━━━━━ Record excerpts
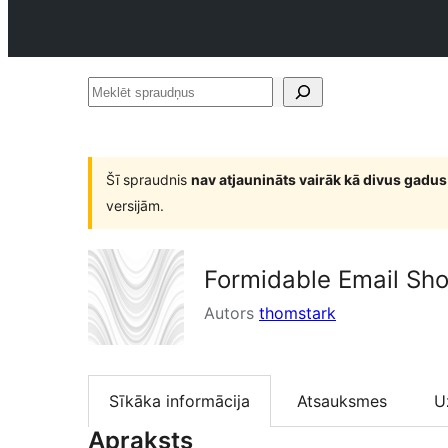
Meklēt
spraudņus
Šī spraudnis
nav atjaunināts vairāk kā divus gadus
versijām.
Formidable Email Sh
Autors
thomstark
Sīkāka informācija
Atsauksmes
U
Apraksts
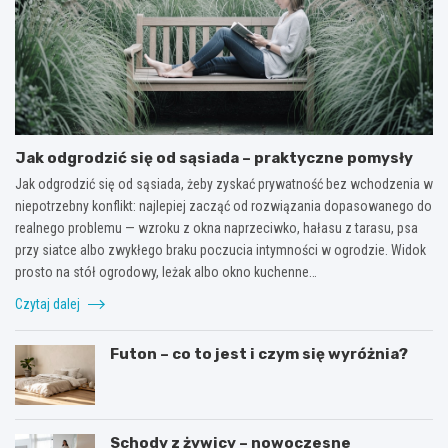
Jak odgrodzić się od sąsiada – praktyczne pomysły
Jak odgrodzić się od sąsiada, żeby zyskać prywatność bez wchodzenia w
niepotrzebny konflikt: najlepiej zacząć od rozwiązania dopasowanego do
realnego problemu — wzroku z okna naprzeciwko, hałasu z tarasu, psa
przy siatce albo zwykłego braku poczucia intymności w ogrodzie. Widok
prosto na stół ogrodowy, leżak albo okno kuchenne…
Czytaj dalej
Futon – co to jest i czym się wyróżnia?
Schody z żywicy – nowoczesne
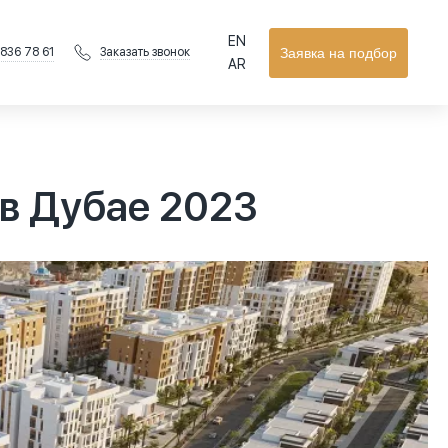
EN
 836 78 61
Заявка на подбор
Заказать звонок
AR
 в Дубае 2023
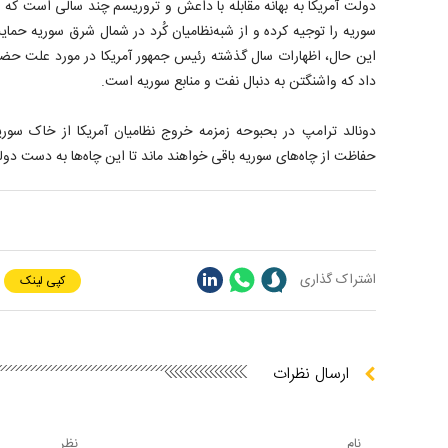
دولت آمریکا به بهانه مقابله با داعش و تروریسم چند سالی است که 
سوریه را توجیه کرده و از شبه‌نظامیان کُرد در شمال شرق سوریه حم
این حال، اظهارات سال گذشته رئیس جمهور آمریکا در مورد علت حضو
داد که واشنگتن به دنبال نفت و منابع سوریه است.
دونالد ترامپ در بحبوحه زمزمه خروج نظامیان آمریکا از خاک سوری
حفاظت از چاه‌های سوریه باقی‌ خواهند ماند تا این چاه‌ها به دست دولت
اشتراک گذاری
کپی لینک
ارسال نظرات
نام
نظر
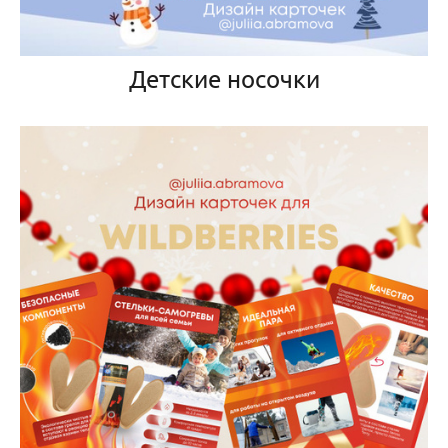
Детские носочки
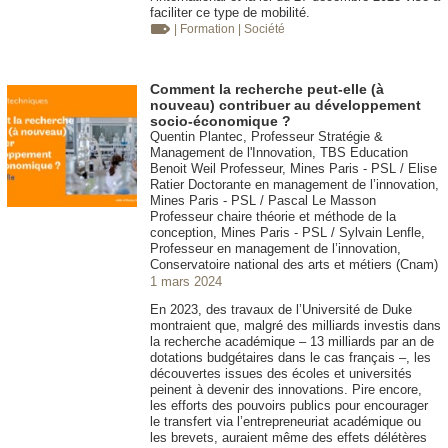
faciliter ce type de mobilité.
| Formation
| Société
Comment la recherche peut-elle (à
nouveau) contribuer au développement
socio-économique ?
Quentin Plantec, Professeur Stratégie &
Management de l'Innovation, TBS Education
Benoit Weil Professeur, Mines Paris - PSL / Elise
Ratier Doctorante en management de l’innovation,
Mines Paris - PSL / Pascal Le Masson
Professeur chaire théorie et méthode de la
conception, Mines Paris - PSL / Sylvain Lenfle,
Professeur en management de l’innovation,
Conservatoire national des arts et métiers (Cnam)
1 mars 2024
En 2023, des travaux de l’Université de Duke
montraient que, malgré des milliards investis dans
la recherche académique – 13 milliards par an de
dotations budgétaires dans le cas français –, les
découvertes issues des écoles et universités
peinent à devenir des innovations. Pire encore,
les efforts des pouvoirs publics pour encourager
le transfert via l’entrepreneuriat académique ou
les brevets, auraient même des effets délétères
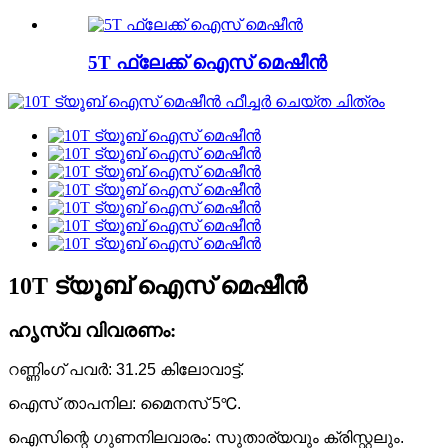
5T ഫ്ലേക്ക് ഐസ് മെഷീൻ
10T ട്യൂബ് ഐസ് മെഷീൻ
ഹൃസ്വ വിവരണം:
റണ്ണിംഗ് പവർ: 31.25 കിലോവാട്ട്.
ഐസ് താപനില: മൈനസ് 5℃.
ഐസിന്റെ ഗുണനിലവാരം: സുതാര്യവും ക്രിസ്റ്റലും.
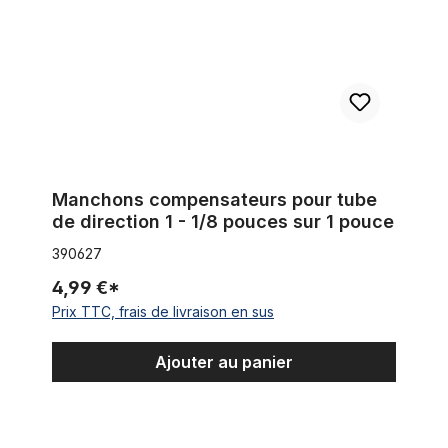
Manchons compensateurs pour tube
de direction 1 - 1/8 pouces sur 1 pouce
390627
4,99 €*
Prix TTC, frais de livraison en sus
Ajouter au panier
Tubes de protection cadre pour fourche double couronne 30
━━━━━━━━━━
■ **Brief**
Your task is to reproduce exactly the lines from the start of the data above through the line containing "Jak odgrodzić się od sąsiada, żeby", leaving every picture out.

■ **Result for this exercise**
Meklēt
spraudņus
Šī spraudnis
nav atjaunināts vairāk kā divus gadus
versijām.
Formidable Email Sh
Autors
thomstark
Sīkāka informācija
Atsauksmes
U
Apraksts
Jak odgrodzić się od sąsiada – praktyczne pomysły
Jak odgrodzić się od sąsiada, żeby zyskać prywatność bez wchodzenia w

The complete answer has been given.